О встрече с Владимиром Васильевичем Стерлиговым вспоминает Александр Батурин
Как-то летом 1931 года моя сестра с отцом были у Великановых, где в тот вечер был и В.В. Стерлигов. Зашел разговор об искусстве, и Владимир Васильевич высказал мысль, что он хотел бы иметь ученика, юного, не испорченного никакими «школами», чтобы он мог безвозмездно передать русскую живописную культуру молодому поколению. Сестра подтолкнула отца, чтобы он поговорил с Владимиром Васильевичем обо мне. Отец поговорил, и оба пришли к единодушному выводу, что русская культура падает и что лучшие ее традиции нужно сохранить и продолжить. Разница (которая выяснилась позже) была лишь в том, что папа подразумевал под «живописной культурой» академию и передвижников во главе с Репиным, а Владимир Васильевич под этим же термином имел в виду Новую Живописную Культуру, достижения современного искусства 20-х годов и угрозу, нависшую над ним в виде «социалистического реализма». Тем не менее, они договорились о дне и времени моего прихода к Владимиру Васильевичу.

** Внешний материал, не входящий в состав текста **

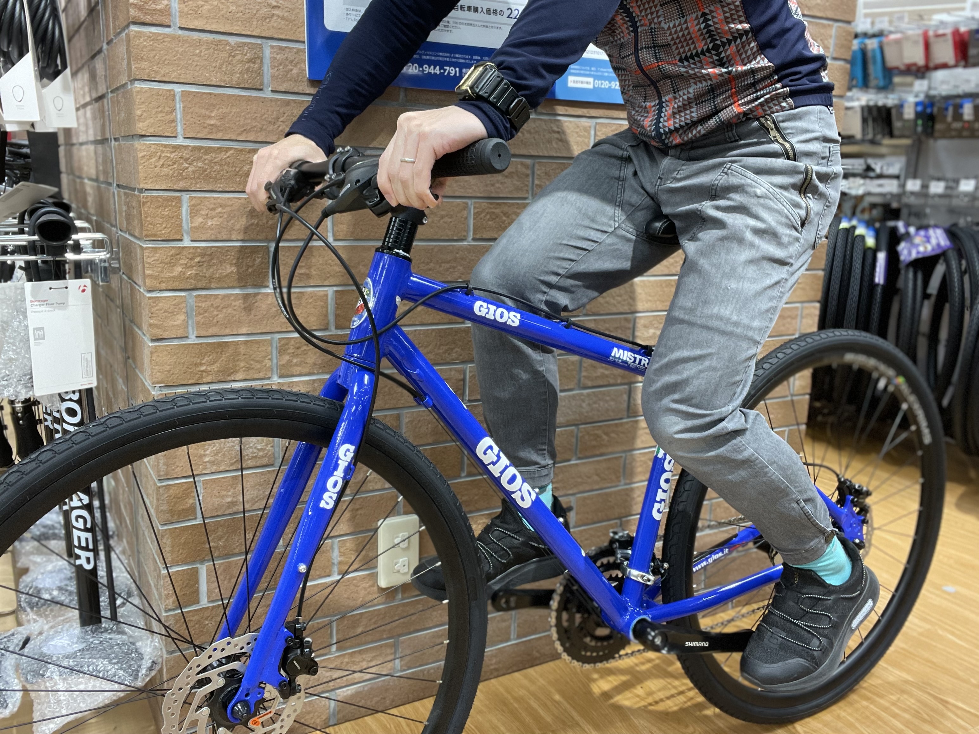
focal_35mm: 30
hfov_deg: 60.0
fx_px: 848
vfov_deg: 46.8
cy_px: 367
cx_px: 490
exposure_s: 1/60
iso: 200
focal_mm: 2.71
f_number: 2.2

В точно назначенное время я стоял у дома №6 на Крестовском острове с папкой под мышкой, где у меня лежали все мои «шедевры» последнего времени: тут были рисунки, скопированные с журнала «Нива», какие-то рисунки с натуры, какие-то акварели, которых я сейчас уже не помню. С замиранием сердца я позвонил, ожидая увидеть почему-то седовласого старца в блузе, с черным бантом и такой же ермолкой на голове. Каково же было мое изумление, когда я увидел на пороге молодого человека плотного сложения, среднего роста, с курчавой русой шевелюрой, с орлиным носом и улыбающимися, немного навыкате, глазами. На мой вопрос: «Могу ли я видеть Владимира Васильевича Стерлигова?» — человек ответил: «Это я и есть!» — и пригласил пройти внутрь.

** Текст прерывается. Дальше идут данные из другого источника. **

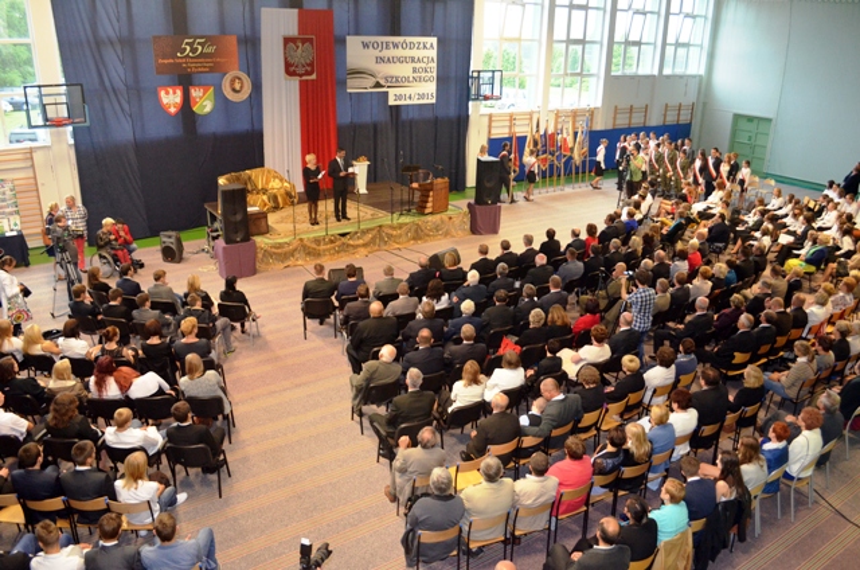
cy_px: 285
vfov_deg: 47.7
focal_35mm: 27
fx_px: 644
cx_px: 430
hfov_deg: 67.5
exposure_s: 1/60
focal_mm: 18
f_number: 4
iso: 2200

Вход был через кухню, дальше шла темная большая прихожая с множеством дверей, на одной из которых, прямо против входа на кухню, на филенке двери были изображены красным и черным круг, крест и квадрат. Владимир Васильевич, открыв именно эту дверь, жестом пригласил меня войти. /.../ Налево в углу стояло пианино, дальше в простенке — старый сундук (там, как я потом узнал, хранились работы Владимира Васильевича — гуаши, акварели, рисунки). В правом углу, недалеко от окна, был маленький столик, с наклонной доской, а перед ним деревянное кресло с подлокотниками, покрытое какой-то шкурой. В правом углу, далеко отступая от стены, стоял деревянный прямой мольберт и табуретка, а сразу направо от двери — что-то вроде топчана, покрытое пестрым рядном, тут же ближе к двери стоял штатив с рулонами бумаги. Все это промелькнуло перед моими глазами в одно мгновенье. Несколько растерявшись, я стоял посреди комнаты. И тут Владимир Васильевич обратился ко мне с вопросом: «Твердо ли вы решили посвятить себя искусству?» Я сказал: «Да». На это Владимир Васильевич заметил: «Искусство — это подвиг, это работа до кровавого пота, это и страдания, и мучения, и лишения, и гонения, и... никакой награды. Вы должны отречься от всего и посвятить себя только Ему. И еще, искусство — это прежде всего духовно-нравственная работа на всю жизнь. Согласны вы на это?» Я сказал: «Да». После этого Владимир Васильевич попросил меня показать, что я принес. Я подал ему папку, он положил ее на пианино и начал рассматривать. Один рисунок привлек его внимание: там была нарисована голова гончей собаки с ошейником, а на ошейнике надпись: «Саша Батурин». Владимир Васильевич, не сдерживая улыбки, спросил: «Это что, ее так зовут?» Я смутился.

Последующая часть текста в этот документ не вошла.